| Selected text |
>>

China’s property sector is struggling to halt its unprecedented decline. The biggest developers have gone into default. What will happen to private equity that had enthusiastically bought into real estate during the euphoric years then, investors are asking.
The fate of Ping An Real Estate Co., the wholly-owned subsidiary of insurance giant Ping An Insurance Group Co., is igniting a lively debate. The PE firm’s 2 billion-yuan ($274 million) bond, due next January, went through a roller coaster ride in recent months, hitting a yield of 30% in late August.
As of the end of June, Ping An Real Estate — with 110 billion yuan in assets — held around 10 billion yuan in cash, allowing it to cover only about half of its interest-bearing debt due in the next 12 months. Over the last year, its business operations and liquidity positions have deteriorated rapidly alongside China’s property slump, with sales falling by more than half from their 2021 high.

<<

(Collected data)

>>

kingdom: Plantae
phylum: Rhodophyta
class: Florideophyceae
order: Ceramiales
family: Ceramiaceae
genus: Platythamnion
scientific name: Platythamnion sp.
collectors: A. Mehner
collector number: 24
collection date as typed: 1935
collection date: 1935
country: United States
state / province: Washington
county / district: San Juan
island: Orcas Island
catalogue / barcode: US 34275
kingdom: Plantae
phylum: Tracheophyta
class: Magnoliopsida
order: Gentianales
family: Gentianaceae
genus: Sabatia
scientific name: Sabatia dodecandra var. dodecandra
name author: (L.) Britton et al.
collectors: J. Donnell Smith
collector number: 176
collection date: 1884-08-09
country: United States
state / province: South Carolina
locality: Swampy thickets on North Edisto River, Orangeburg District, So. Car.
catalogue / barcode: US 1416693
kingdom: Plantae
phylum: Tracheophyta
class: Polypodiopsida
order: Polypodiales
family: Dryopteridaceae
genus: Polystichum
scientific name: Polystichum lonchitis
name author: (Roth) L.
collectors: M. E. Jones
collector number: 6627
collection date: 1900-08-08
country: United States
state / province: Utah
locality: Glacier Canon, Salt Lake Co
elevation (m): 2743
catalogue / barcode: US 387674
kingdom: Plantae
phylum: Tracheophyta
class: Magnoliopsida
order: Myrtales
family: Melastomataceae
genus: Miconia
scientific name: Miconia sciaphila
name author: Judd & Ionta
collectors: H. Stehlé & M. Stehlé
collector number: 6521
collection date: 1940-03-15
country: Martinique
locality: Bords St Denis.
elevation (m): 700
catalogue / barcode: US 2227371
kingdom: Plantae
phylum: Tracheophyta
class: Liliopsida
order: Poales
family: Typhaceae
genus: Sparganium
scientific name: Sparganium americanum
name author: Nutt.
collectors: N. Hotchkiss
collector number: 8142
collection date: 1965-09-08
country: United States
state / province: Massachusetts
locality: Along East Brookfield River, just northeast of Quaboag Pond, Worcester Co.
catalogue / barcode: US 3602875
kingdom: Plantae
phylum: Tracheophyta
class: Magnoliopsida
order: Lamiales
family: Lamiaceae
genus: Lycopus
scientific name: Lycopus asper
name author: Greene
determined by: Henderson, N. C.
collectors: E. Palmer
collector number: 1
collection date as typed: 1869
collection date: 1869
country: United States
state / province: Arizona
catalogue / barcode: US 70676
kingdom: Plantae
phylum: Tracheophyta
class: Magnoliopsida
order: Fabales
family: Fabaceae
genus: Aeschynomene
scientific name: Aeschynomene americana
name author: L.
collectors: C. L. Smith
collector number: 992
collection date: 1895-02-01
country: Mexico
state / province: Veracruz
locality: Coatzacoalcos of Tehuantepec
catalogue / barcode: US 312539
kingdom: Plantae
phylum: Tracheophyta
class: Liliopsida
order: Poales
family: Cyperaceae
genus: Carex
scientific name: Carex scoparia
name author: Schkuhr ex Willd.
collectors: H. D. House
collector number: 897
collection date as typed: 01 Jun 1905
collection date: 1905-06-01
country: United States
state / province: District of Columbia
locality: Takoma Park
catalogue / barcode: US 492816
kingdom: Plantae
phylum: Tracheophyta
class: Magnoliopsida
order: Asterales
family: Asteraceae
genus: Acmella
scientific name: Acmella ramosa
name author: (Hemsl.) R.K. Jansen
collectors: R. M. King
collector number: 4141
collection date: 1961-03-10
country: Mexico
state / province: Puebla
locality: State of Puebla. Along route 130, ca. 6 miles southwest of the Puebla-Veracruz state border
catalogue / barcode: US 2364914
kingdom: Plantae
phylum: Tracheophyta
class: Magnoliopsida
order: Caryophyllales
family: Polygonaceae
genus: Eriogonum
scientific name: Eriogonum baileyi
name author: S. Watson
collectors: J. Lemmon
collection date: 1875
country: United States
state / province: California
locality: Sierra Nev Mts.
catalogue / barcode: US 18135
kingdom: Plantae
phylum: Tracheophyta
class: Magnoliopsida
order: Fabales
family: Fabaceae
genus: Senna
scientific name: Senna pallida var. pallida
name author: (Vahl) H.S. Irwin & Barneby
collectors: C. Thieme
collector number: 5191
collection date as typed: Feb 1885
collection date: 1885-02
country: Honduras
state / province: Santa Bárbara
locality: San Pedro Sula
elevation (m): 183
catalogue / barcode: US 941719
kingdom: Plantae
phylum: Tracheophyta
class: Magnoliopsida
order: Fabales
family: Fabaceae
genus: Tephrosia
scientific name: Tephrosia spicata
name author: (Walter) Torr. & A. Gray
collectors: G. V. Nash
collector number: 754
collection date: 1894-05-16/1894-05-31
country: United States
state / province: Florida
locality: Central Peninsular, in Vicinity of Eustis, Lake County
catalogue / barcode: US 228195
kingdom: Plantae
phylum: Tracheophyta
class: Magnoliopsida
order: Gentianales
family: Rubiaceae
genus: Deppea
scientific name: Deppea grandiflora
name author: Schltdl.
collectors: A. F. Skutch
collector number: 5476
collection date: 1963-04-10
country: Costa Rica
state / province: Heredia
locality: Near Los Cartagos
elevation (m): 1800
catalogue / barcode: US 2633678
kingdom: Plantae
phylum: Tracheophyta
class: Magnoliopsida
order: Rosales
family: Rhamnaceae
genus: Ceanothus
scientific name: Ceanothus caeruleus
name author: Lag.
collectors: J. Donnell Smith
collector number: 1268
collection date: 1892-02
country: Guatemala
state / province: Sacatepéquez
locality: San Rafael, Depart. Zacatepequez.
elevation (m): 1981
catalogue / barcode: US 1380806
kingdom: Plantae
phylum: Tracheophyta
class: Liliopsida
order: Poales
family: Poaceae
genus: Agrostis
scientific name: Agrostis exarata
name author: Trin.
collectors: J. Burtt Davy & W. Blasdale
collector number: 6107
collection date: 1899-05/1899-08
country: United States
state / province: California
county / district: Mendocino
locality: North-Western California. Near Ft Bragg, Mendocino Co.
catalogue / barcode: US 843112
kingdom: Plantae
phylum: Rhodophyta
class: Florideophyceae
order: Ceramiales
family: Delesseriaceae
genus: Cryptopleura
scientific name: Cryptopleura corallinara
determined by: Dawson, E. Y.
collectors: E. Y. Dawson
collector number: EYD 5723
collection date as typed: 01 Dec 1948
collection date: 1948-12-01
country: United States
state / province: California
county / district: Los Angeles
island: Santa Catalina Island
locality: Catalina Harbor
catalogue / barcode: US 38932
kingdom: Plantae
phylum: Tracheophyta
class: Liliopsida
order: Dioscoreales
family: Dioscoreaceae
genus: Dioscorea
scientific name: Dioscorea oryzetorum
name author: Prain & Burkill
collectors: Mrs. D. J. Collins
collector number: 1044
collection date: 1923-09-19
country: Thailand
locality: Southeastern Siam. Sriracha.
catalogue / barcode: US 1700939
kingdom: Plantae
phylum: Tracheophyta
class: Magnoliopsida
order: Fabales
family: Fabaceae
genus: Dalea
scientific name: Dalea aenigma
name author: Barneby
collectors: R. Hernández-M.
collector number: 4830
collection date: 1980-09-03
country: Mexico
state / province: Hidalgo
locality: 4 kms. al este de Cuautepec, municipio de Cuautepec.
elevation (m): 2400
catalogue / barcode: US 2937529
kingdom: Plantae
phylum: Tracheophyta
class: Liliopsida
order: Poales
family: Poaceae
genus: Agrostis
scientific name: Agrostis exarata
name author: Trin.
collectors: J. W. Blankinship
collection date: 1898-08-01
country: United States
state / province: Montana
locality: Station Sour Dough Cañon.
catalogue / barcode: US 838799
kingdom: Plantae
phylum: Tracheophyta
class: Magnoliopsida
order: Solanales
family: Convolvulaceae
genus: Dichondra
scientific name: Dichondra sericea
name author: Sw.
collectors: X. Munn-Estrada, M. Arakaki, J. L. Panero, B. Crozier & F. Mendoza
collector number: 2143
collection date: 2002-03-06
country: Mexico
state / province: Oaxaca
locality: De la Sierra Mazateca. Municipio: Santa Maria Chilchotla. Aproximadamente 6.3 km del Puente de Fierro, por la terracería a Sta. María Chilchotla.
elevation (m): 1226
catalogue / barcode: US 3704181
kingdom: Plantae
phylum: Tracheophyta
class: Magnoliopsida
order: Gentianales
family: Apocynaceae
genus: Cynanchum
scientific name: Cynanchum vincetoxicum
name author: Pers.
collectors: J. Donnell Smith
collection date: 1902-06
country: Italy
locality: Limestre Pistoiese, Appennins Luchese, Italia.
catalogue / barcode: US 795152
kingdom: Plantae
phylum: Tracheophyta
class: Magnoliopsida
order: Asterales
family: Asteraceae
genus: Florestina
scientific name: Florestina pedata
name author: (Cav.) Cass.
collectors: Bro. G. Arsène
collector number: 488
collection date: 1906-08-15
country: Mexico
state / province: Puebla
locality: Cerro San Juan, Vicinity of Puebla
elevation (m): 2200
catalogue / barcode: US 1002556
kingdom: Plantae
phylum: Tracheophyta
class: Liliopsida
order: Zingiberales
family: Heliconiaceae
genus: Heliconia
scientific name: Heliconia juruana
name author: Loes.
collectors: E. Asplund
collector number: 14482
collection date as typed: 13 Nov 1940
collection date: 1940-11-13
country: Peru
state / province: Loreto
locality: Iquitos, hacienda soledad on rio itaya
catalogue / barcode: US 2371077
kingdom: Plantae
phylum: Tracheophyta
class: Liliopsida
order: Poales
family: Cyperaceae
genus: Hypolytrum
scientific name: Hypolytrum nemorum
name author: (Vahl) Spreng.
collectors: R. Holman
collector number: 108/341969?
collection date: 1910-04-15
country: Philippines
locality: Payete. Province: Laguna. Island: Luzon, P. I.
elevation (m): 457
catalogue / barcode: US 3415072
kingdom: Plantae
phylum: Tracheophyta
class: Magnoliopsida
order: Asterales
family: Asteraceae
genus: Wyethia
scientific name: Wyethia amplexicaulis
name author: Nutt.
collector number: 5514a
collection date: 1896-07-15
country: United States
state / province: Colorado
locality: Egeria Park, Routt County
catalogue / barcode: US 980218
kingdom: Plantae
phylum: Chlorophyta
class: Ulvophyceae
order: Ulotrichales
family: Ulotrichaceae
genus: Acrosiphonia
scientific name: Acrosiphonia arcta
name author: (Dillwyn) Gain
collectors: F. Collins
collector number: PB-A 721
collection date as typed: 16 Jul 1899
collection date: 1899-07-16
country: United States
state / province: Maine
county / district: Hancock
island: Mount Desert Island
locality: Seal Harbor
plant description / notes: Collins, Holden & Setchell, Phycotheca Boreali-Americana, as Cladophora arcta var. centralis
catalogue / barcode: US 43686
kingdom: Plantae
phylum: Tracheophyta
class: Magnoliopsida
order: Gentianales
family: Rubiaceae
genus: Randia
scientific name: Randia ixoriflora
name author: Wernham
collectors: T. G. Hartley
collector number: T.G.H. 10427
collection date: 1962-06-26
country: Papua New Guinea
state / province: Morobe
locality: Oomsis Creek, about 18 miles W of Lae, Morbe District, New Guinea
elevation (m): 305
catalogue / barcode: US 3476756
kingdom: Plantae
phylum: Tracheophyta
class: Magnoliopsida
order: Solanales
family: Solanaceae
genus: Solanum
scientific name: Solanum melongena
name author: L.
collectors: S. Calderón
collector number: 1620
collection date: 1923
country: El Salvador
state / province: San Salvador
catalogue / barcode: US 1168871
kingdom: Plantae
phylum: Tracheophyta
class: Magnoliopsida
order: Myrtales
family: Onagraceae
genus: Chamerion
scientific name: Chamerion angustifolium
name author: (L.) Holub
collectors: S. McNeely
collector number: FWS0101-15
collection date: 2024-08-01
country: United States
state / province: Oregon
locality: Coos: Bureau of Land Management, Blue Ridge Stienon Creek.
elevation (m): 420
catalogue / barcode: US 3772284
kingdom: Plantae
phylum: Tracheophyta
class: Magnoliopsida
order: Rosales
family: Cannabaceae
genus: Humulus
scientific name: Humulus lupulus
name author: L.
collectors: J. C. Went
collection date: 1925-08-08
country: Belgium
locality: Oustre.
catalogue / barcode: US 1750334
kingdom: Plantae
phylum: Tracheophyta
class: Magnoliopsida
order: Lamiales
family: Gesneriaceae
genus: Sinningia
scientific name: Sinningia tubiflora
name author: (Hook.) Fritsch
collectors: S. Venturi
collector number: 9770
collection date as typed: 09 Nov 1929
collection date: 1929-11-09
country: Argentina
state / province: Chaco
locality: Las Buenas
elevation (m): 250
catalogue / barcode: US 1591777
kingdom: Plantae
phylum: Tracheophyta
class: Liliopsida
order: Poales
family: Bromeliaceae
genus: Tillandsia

<<

| Directions |
[A] For the passage on Ping An Real Estate, state whether each statement agrees with it: (i) Ping An Real Estate is wholly owned by Ping An Insurance Group Co.; (ii) the 2 billion-yuan bond reached a 30% yield in early July; (iii) sales have fallen by more than half from their 2021 high. Answer yes or no for each, quoting the words from the passage that decide it.
[B] Reproduce the passage on Ping An Real Estate word for word, starting at "As of the end" and ending at "their 2021 high.".

| Response list |
[A]
(i) Yes: "the wholly-owned subsidiary of insurance giant Ping An Insurance Group Co."
(ii) No: "hitting a yield of 30% in late August"
(iii) Yes: "with sales falling by more than half from their 2021 high"

[B]
As of the end of June, Ping An Real Estate — with 110 billion yuan in assets — held around 10 billion yuan in cash, allowing it to cover only about half of its interest-bearing debt due in the next 12 months. Over the last year, its business operations and liquidity positions have deteriorated rapidly alongside China’s property slump, with sales falling by more than half from their 2021 high.